Selected excerpt -
[Start of section]
Open
Description
Compiling ao from source using pip install git+https://github.com/pytorch/ao.git
results in a very fun throw
NotImplementedError: Could not run 'torchao::quant_llm_linear' with arguments from the 'CUDA' backend. This could be because the operator doesn't exist for this backend, or was omitted during the selective/custom build process (if using custom build). If you are a Facebook employee using PyTorch on mobile, please visit https://fburl.com/ptmfixes for possible resolutions. 'torchao::quant_llm_linear' is only available for these backends: [Meta, BackendSelect, Python, FuncTorchDynamicLayerBackMode, Functionalize, Named, Conjugate, Negative, ZeroTensor, ADInplaceOrView, AutogradOther, AutogradCPU, AutogradCUDA, AutogradXLA, AutogradMPS, AutogradXPU, AutogradHPU, AutogradLazy, AutogradMeta, Tracer, AutocastCPU, AutocastXPU, AutocastMPS, AutocastCUDA, FuncTorchBatched, BatchedNestedTensor, FuncTorchVmapMode, Batched, VmapMode, FuncTorchGradWrapper, PythonTLSSnapshot, FuncTorchDynamicLayerFrontMode, PreDispatch, PythonDispatcher].
[End of section]
(Extracted data entries)
[Start of section]
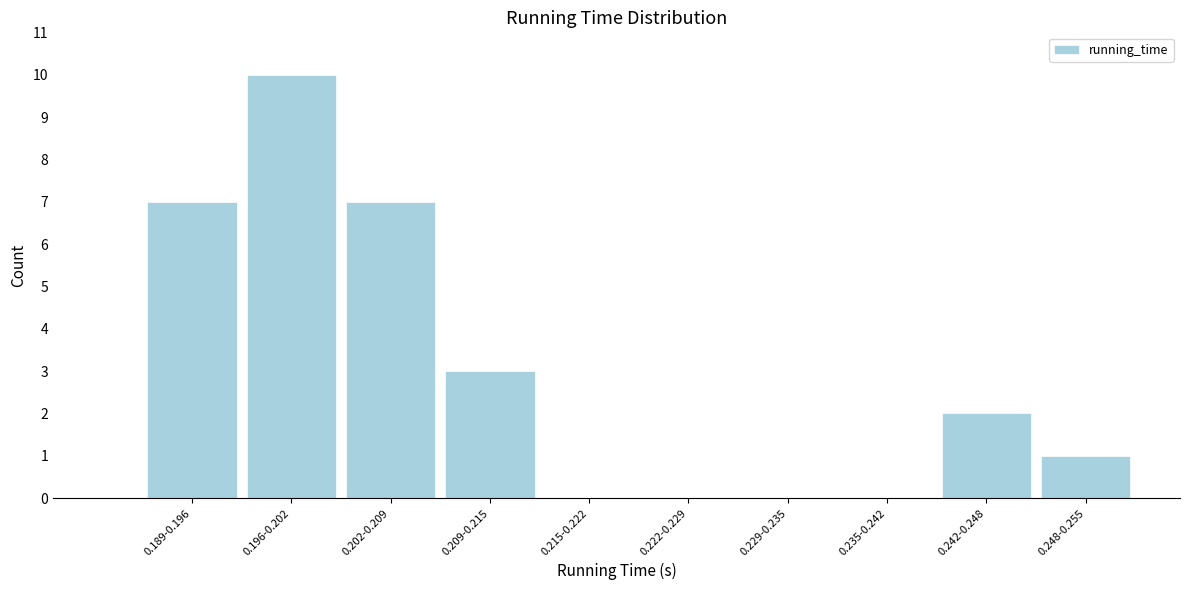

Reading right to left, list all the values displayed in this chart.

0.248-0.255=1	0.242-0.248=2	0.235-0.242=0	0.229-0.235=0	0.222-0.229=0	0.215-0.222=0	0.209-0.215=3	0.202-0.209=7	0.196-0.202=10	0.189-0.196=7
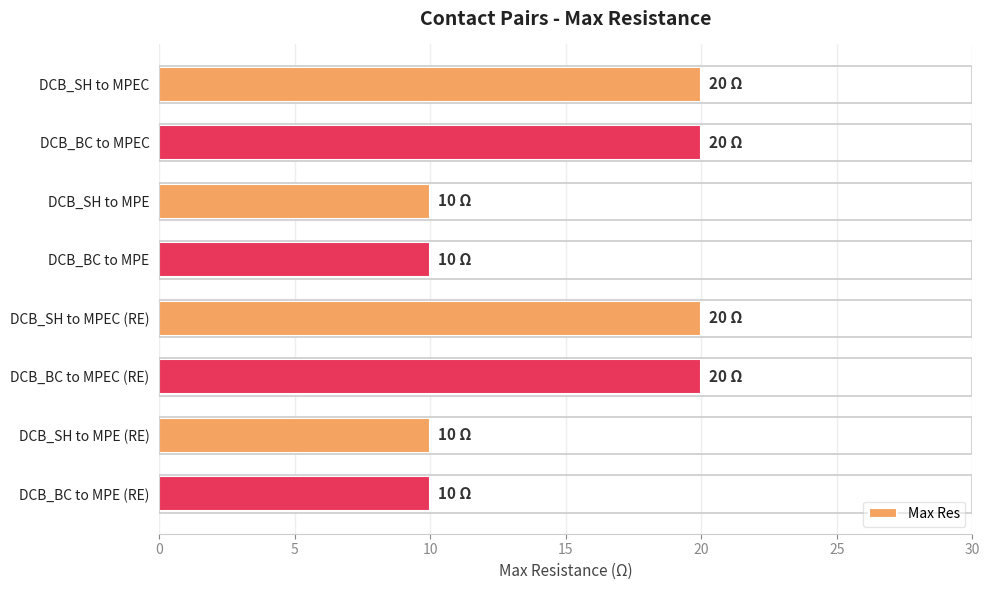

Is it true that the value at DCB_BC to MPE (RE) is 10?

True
[End of section]
Tasks and exercises -
1) Answer these about the report on compiling ao from source:
(a) What command was used to compile ao from source?
(b) Which operator could not be run?
(c) Arguments from which backend caused the failure?
2) Write what comes next in the report on the torchao build error, starting after its last sentence.

Task-by-task outputs -
1)
(a) pip install git+https://github.com/pytorch/ao.git
(b) 'torchao::quant_llm_linear'
(c) The 'CUDA' backend

2)
when running FPX weights using the script below
import torch
from diffusers.pipelines.stable_diffusion_xl.pipeline_stable_diffusion_xl import StableDiffusionXLPipeline
from torchao.quantization import fpx_weight_only, quantize_
@torch.no_grad()
def main():
pipe = StableDiffusionXLPipeline.from_pretrained("stabilityai/stable-diffusion-xl-base-1.0", torch_dtype=torch.float16).to("cuda")
quantize_(pipe.unet, fpx_weight_only(3, 2))
pipe(
prompt="high resolution dslr photograph of a kitten in a field of flowers",
negative_prompt="blurry, noisy, cropped",
num_inference_steps=20,
guidance_scale=5,
seed=0,
).images[0].save("fp6.png")
if __name__ == "__main__":
main()
Setup is 1x 7900XTX on torch 2.5+rocm62. All other quantizations work just fine, with the exception of float8_dynamic_activation_float8_weight
because gfx11 currently does not implement torch's _scaled_mm()
function
Using bfloat16
as the base dtype instead actually does run but it's wicked slow from conversions. The floatx readme states to use float16
so I assume that's the correct way.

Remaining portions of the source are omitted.